Unusually high levels of the signaling peptide BDNF, or brain-derived neurotrophic factor, have been detected in blood samples from children with autism. Barbara Hempstead of Weill Medical College at Cornell University and her colleagues propose that BDNF may also be over-expressed in the brains of these children, causing neurological defects that lead to the disorder.

A well-characterized microdeletion in the 22q11.2 chromosomal region is known to be associated with schizophrenia. There is growing evidence that duplications at this locus are also associated with autism. Joseph Gogos and his colleagues at Columbia University in New York have been studying the chain of molecular and cellular events arising from copy number variants (CNVs) at this locus, which may lead to altered brain connectivity.

The relationship between genetics and autism is not always straightforward, but some autism spectrum disorders are known to be caused by defects in a single gene. These simpler cases give researchers the opportunity to create animal models with the genetic defect and use them to test hypotheses about the mechanisms at work in autism.

Current genetic evidence links autism with defects in signaling between brain cells, or neurons, particularly at specialized regions of the neurons known as synapses. Bernardo Sabatini and his colleagues at Harvard Medical School plan to study how neuron activity affects synapse formation, focusing on the roles of three autism-associated proteins, which are members of the Shank, neurexin and neuregulin families.

Most of the genes known to be associated with autism seem to regulate how neurons communicate with each other at structures called synapses. Li-Huei Tsai and her colleagues at the Massachusetts Institute of Technology study the role of CDK5, an enzyme involved in synapse activity, and its influence on SHANK3, another protein known to be important in autism.
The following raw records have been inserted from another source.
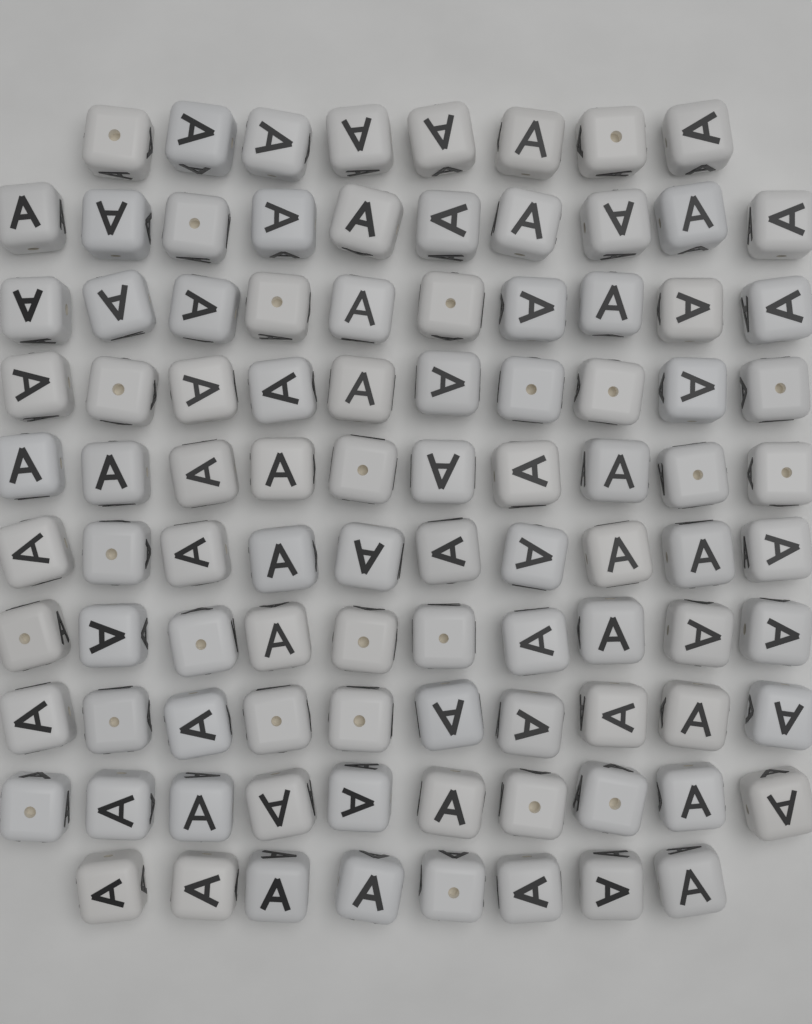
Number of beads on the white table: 96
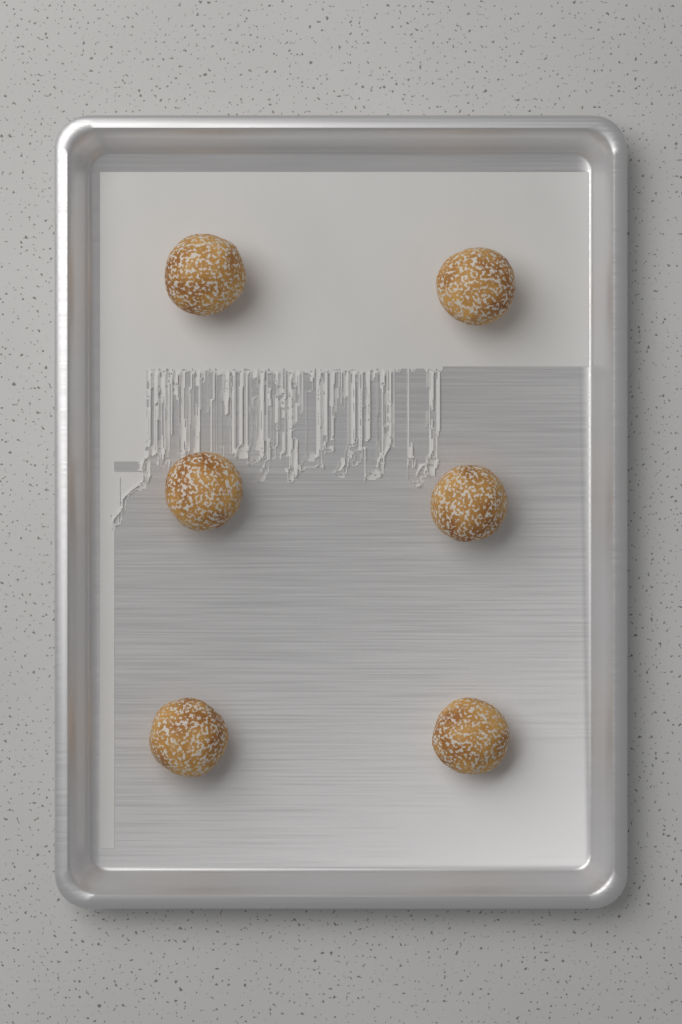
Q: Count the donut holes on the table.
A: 6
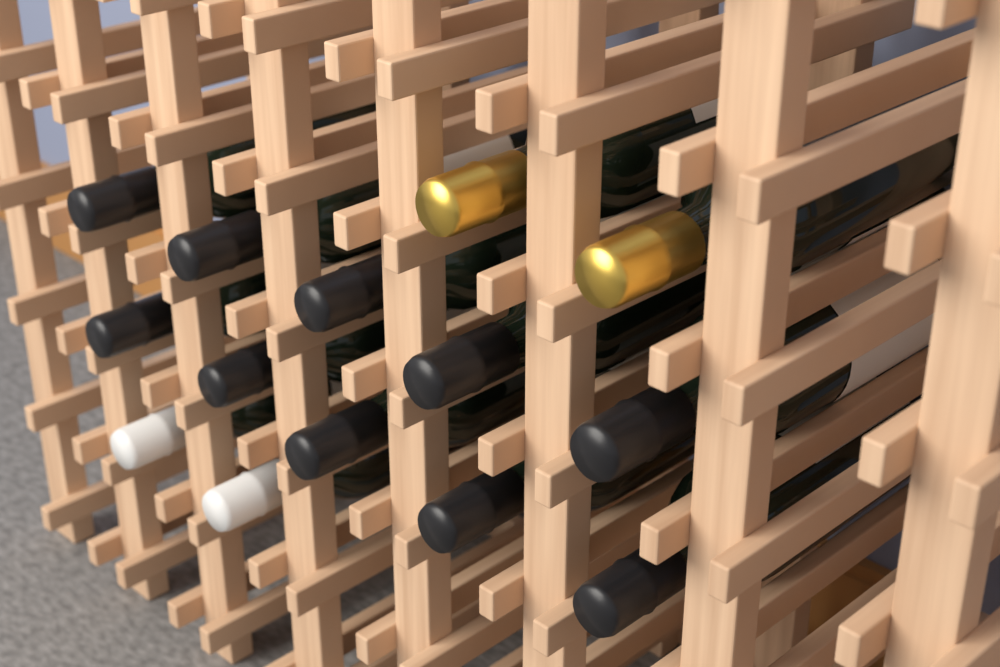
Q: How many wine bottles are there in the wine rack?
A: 14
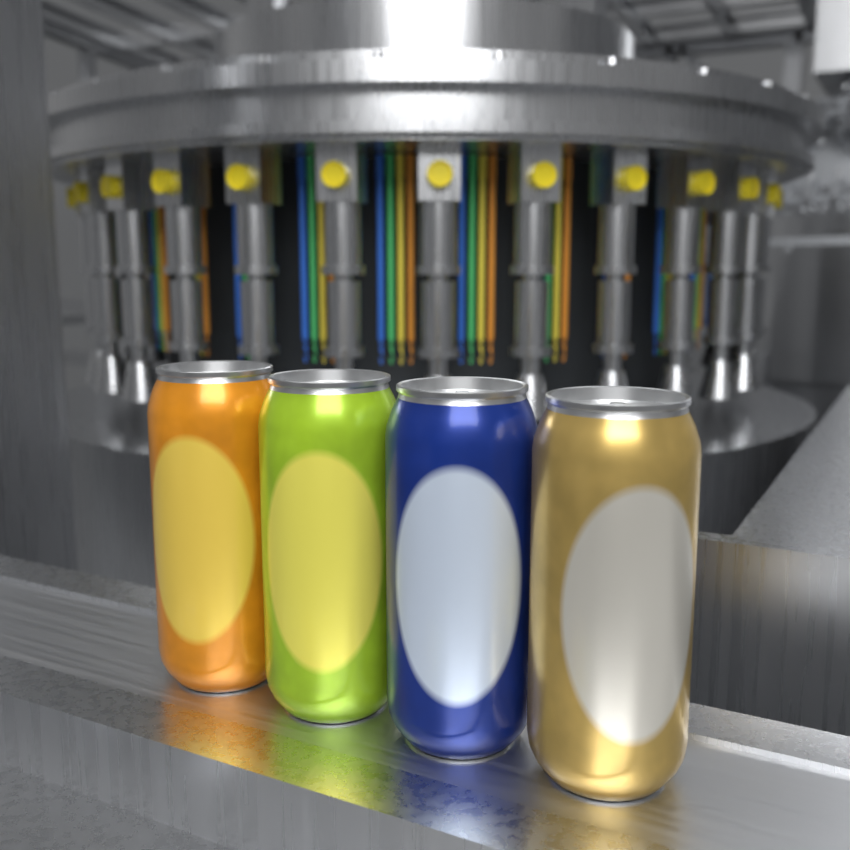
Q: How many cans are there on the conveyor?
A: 4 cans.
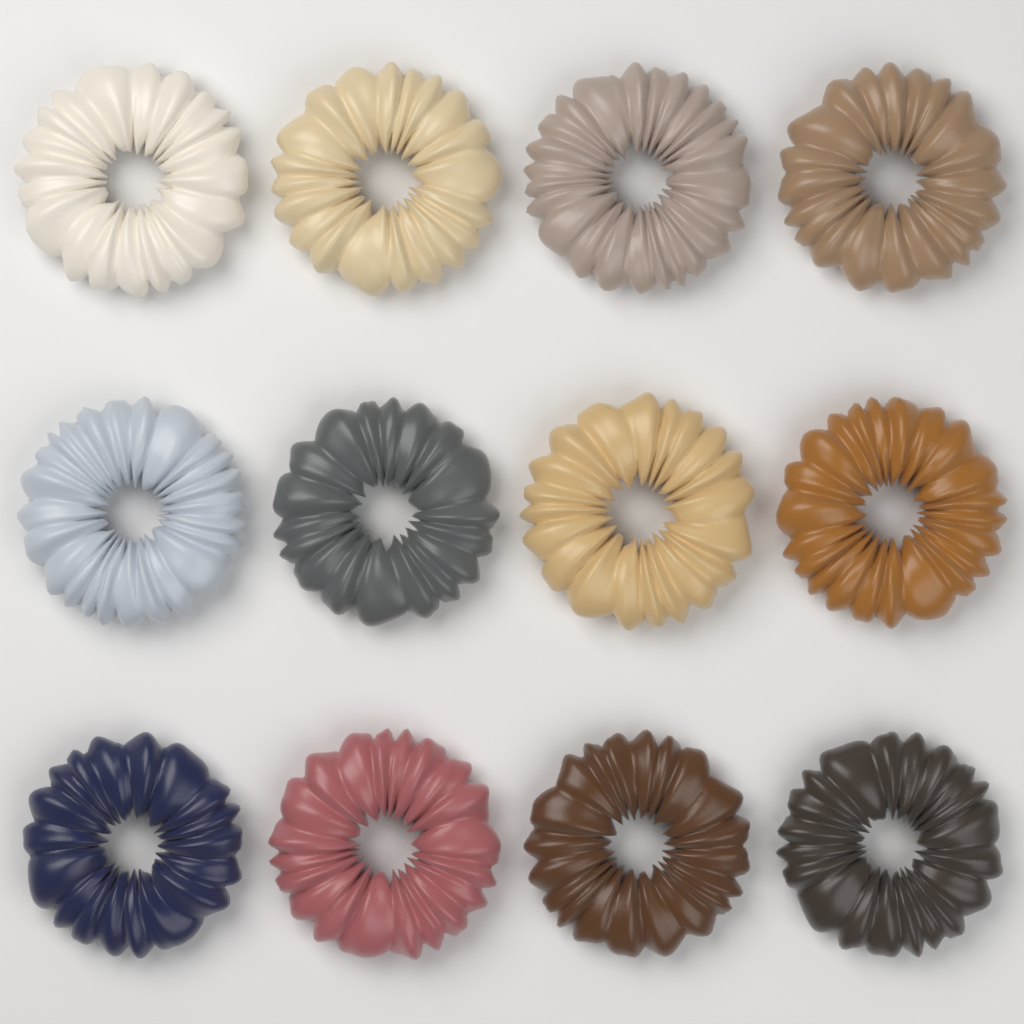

Many children with autism have unusually high numbers of synapses, or connections between neurons, particularly in the cortex, which may result from overgrowth and a disruption of neuronal pruning during childhood. Pruning and reshaping of neurons pares down the number of synapses in the brain while eliminating inappropriate synapses that lead to over-connectivity between brain regions, and possibly inappropriate learning, behavior and seizures. David Sulzer and his colleagues at Columbia University hypothesize that autism-associated mutations in the tuberous sclerosis gene, TSC, can cause over-connectivity when the target of TSC, the mTOR pathway, interferes with normal neuronal pruning.

The neurobiology behind the classic signs of autism — repetitive behaviors, impaired social interactions and language deficits — is largely unknown. Based on their studies on a mouse model of obsessive-compulsive disorder, Guoping Feng and his colleagues at Duke University propose that an imbalance between two circuits of neurons may underlie the repetitive behaviors associated with autism.

Autism arises in early childhood, during a period of intense learning when many of the brain’s connections are modified by experience. Eric Kandel, Yun-Beom Choi and Craig Bailey of Columbia University are using animal models of memory formation to investigate how two autism-associated proteins — neuroligin and neurexin — regulate this process.

Like autism, Rett syndrome arises in young children with a progressive loss of skills such as speech and control of movements, and is frequently accompanied by mental retardation and seizures. Mutations in the gene MECP2 are known to cause Rett syndrome. Josh Huang and his colleagues at Cold Spring Harbor Laboratory plan to study how the MECP2 gene regulates brain circuitry — information that may have implications for both Rett syndrome and autism.

Genetic studies have linked several new genes to increased risk of autism. The challenge, however, is in understanding how mutations in these genes disrupt neural development and cause the disorder. Ted Dawson and his colleagues at Johns Hopkins University plan to undertake this task for the signaling protein known as the MET receptor.